MAN launches lube oil degradation monitor

Malcolm Latarche

Malcolm Latarche · 07 February 2020


MAN Energy Solutions has developed an intelligent constant monitoring device that detects degradation and contamination of lube oil in four stroke engines, turbomachinery and auxiliary equipment.

MAN Energy Solutions reports that the fluid monitor has recorded over 18,000 test hours on pilot industrial sites, complies with CE standards and has been certified by Bureau Veritas marine applications. It has also received its very first order for third-party equipment in the Pacific region.

The MAN Fluid Monitor for lube oil is a light and robust system developed by MAN Energy Solutions to meet the needs of the owners of industrial installations where lube-oil quality is a critical setting. It enables owners to actively monitor – on an ongoing basis – the degradation and contamination of lube oil and protect their industrial assets. Already proven in the field, the fluid monitor immediately detects even the tiniest anomalies in the lube-oil systems of four stroke engines, turbomachinery and auxiliary equipment.

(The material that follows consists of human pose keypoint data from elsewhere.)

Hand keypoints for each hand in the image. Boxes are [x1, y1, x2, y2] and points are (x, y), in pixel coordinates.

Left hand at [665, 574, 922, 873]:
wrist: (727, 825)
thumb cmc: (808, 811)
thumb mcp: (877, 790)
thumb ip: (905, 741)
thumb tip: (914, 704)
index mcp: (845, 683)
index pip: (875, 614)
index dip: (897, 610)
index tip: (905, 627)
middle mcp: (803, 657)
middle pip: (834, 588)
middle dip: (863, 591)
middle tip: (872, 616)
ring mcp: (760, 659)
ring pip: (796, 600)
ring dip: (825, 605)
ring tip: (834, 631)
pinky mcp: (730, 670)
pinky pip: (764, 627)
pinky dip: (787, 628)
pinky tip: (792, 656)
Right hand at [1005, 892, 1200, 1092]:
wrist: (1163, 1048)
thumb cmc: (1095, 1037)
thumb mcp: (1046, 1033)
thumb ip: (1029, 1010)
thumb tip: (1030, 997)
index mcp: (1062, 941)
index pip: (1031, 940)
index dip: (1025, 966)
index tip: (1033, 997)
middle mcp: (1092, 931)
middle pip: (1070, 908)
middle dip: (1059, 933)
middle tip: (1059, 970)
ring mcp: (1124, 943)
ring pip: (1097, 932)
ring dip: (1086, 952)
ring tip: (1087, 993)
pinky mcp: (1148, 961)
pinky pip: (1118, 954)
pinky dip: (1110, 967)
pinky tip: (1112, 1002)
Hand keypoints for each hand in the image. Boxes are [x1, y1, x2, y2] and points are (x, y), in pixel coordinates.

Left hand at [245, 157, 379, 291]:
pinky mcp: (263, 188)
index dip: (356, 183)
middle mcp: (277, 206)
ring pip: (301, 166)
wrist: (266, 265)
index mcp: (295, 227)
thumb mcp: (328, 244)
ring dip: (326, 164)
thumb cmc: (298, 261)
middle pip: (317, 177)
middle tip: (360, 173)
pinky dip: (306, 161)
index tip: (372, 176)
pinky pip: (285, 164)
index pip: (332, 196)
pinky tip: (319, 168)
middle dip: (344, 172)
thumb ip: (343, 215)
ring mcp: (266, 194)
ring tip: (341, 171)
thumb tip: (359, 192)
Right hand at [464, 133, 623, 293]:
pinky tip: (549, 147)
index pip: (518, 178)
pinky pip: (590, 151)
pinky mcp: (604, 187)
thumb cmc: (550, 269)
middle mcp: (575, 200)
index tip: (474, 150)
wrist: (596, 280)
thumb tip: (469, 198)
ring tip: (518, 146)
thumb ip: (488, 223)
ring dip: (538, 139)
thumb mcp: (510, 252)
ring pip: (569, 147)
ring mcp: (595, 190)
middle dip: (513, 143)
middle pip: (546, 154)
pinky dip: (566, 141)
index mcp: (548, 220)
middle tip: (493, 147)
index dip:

Arnauld Filancia, Vice-President within MAN Energy Solutions, said, “We know that lube oil is the life blood of an engine and that 70% of major damage reveals lube-oil contamination. We wanted to develop a global monitoring solution capable of conforming to the demands of all rotating machines – such as four stroke engines, and turbomachinery – and whatever the application, whether it be marine, power plants, or anything else. This new product is the result of targeted research on the operational security and is part of MAN Energy Solutions’ continuing effort to design easy-to-implement solutions that enhance installation performance and security.”

Filancia added that the innovative system is currently subject to the filing for patent.

Used alongside laboratory analyses, MAN Fluid Monitor for lube oil alerts operators with alarms and stop recommendations as soon as it detects a degradation in lube-oil quality, thereby revealing minor wear of mechanical parts. This swift detection of anomalies, especially important during such sensitive engine phases as restarts where 50% of damage occurs, allows the operator to anticipate maintenance, protect major components, and identify part-wear before breakdown, in the process maximising machine availability.